The most dramatic performance wins of my career have not come from rewriting code — they came from adding the right index. A query scanning two million rows becomes an index seek touching forty. Same hardware, 100x faster. Yet indexing remains the most misunderstood tool in web development.

The mental model

An index is a sorted copy of selected columns with pointers back to the rows. Sorted means the database can binary-search instead of reading the whole table. That is the entire trick — everything else is detail about what to sort and in which order.

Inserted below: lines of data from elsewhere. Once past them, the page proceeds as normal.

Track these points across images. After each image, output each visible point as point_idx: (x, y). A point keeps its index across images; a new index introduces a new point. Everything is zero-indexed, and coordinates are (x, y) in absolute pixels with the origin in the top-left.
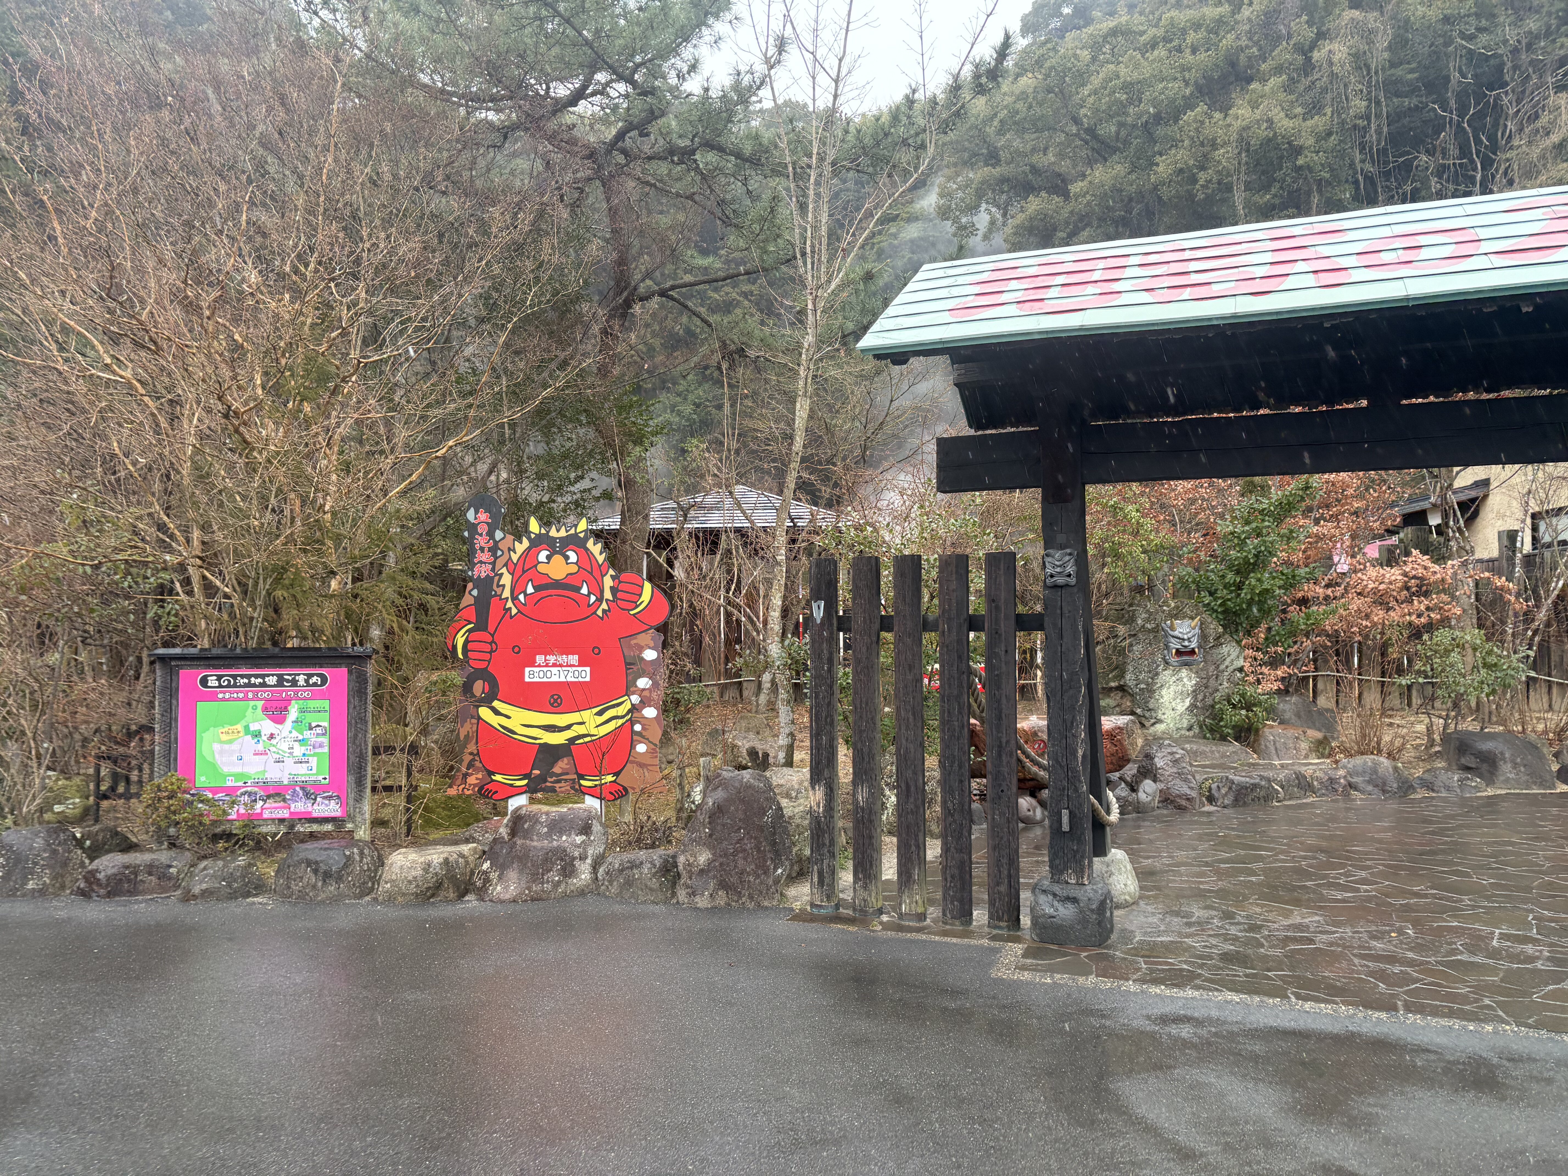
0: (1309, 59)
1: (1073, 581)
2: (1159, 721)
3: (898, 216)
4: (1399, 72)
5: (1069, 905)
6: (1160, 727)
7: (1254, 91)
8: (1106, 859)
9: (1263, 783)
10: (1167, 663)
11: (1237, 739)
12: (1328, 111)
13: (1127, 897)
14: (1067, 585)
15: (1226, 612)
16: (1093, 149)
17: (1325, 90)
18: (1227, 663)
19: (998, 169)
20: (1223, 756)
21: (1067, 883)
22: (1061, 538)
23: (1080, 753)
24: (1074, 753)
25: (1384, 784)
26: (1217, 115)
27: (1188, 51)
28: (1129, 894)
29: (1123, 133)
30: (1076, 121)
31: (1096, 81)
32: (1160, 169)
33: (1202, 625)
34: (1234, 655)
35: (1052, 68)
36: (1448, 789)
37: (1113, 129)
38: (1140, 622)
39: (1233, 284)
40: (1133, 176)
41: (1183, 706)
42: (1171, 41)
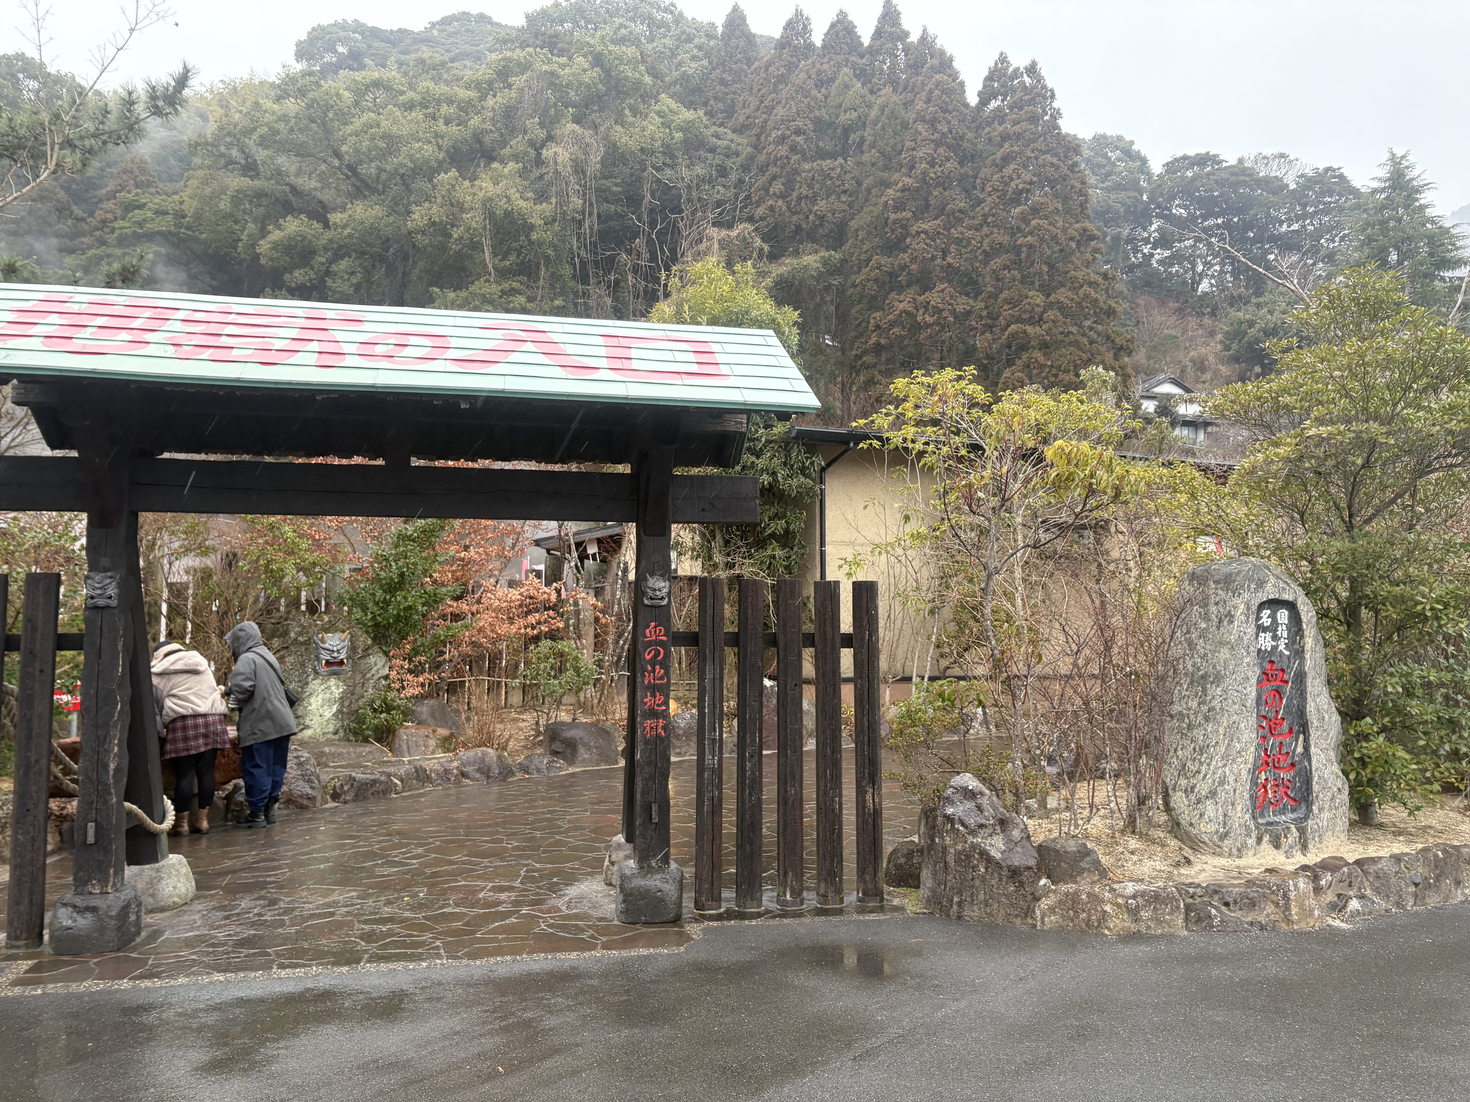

Composite indexes: order is everything

An index on (tenant_id, status, created_at) serves WHERE tenant_id = ? AND status = ? ORDER BY created_at beautifully — and is nearly useless for a query filtering only on status. Rule: equality columns first, then the range or sort column. Most 'the index isn't working' mysteries are column-order mistakes.

Read EXPLAIN before and after

  • type: ref or range is good; ALL means full table scan
  • rows: the estimate of rows examined — watch it collapse when the index is right
  • Using filesort / Using temporary: your ORDER BY or GROUP BY isn't covered
  • In PostgreSQL, EXPLAIN ANALYZE shows actual times — trust it over intuition

The anti-patterns

Wrapping an indexed column in a function (DATE(created_at) = ...) disables the index. Leading-wildcard LIKE '%term' can't seek. Indexing every column 'just in case' slows every write and helps no read. And an index on a boolean with two values rarely earns its keep.

Start from your slow query log, fix the top three queries, and measure. In my experience that one afternoon of work outperforms a server upgrade — and costs nothing.